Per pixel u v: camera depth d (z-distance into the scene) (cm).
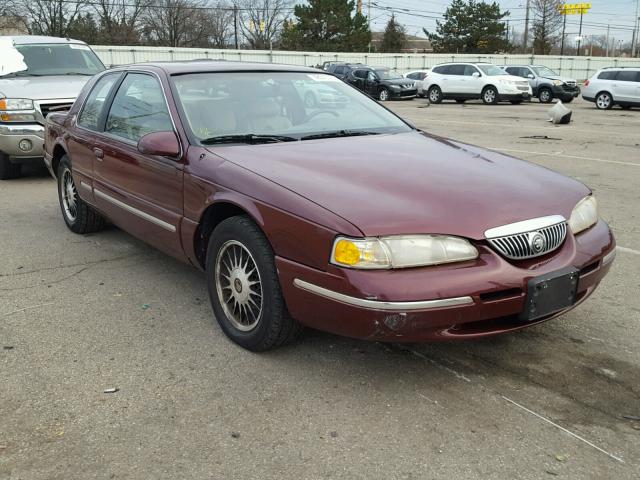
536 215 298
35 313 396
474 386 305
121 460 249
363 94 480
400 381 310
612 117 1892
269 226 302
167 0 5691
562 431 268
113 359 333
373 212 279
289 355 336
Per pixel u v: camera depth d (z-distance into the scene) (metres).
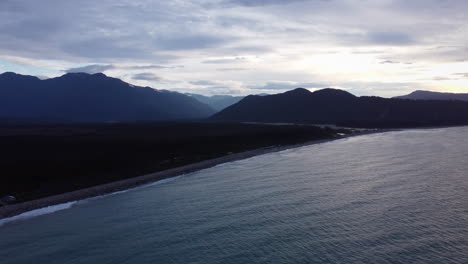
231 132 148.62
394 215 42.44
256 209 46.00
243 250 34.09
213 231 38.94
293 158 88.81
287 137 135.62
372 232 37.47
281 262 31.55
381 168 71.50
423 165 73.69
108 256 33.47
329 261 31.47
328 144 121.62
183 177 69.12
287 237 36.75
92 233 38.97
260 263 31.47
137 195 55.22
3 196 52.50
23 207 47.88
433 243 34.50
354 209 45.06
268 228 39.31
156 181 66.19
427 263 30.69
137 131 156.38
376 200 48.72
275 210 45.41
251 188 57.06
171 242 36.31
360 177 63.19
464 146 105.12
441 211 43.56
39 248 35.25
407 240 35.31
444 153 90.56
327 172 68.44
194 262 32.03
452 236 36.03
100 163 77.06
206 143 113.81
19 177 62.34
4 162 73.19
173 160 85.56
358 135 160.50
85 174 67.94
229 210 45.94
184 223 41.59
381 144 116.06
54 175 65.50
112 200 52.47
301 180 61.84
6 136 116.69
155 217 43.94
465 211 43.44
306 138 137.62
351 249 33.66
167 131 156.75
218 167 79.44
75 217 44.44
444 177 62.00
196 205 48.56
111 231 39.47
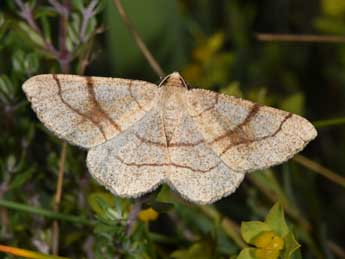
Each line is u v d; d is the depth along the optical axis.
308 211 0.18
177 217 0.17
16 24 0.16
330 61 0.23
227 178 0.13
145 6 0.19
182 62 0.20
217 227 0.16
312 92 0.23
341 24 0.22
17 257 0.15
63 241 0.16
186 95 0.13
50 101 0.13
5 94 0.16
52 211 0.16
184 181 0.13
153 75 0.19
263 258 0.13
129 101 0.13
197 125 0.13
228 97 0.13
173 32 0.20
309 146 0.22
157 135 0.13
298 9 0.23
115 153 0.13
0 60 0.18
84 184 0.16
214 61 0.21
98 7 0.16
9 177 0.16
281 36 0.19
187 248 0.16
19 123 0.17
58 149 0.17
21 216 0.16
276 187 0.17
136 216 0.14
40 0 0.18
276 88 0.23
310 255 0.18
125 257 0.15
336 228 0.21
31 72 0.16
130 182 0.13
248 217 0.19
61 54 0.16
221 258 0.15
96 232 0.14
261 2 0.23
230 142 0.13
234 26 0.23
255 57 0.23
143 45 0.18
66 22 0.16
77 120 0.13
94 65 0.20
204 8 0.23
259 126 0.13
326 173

++++++++++

» Work required: Lines holding the word "scene" are the answer; copy every one from the records above.

» Problem solution:
Per pixel u v: camera depth d (z-distance into the scene) (cm).
Per pixel u v: camera depth d (z-distance into the scene) (metres).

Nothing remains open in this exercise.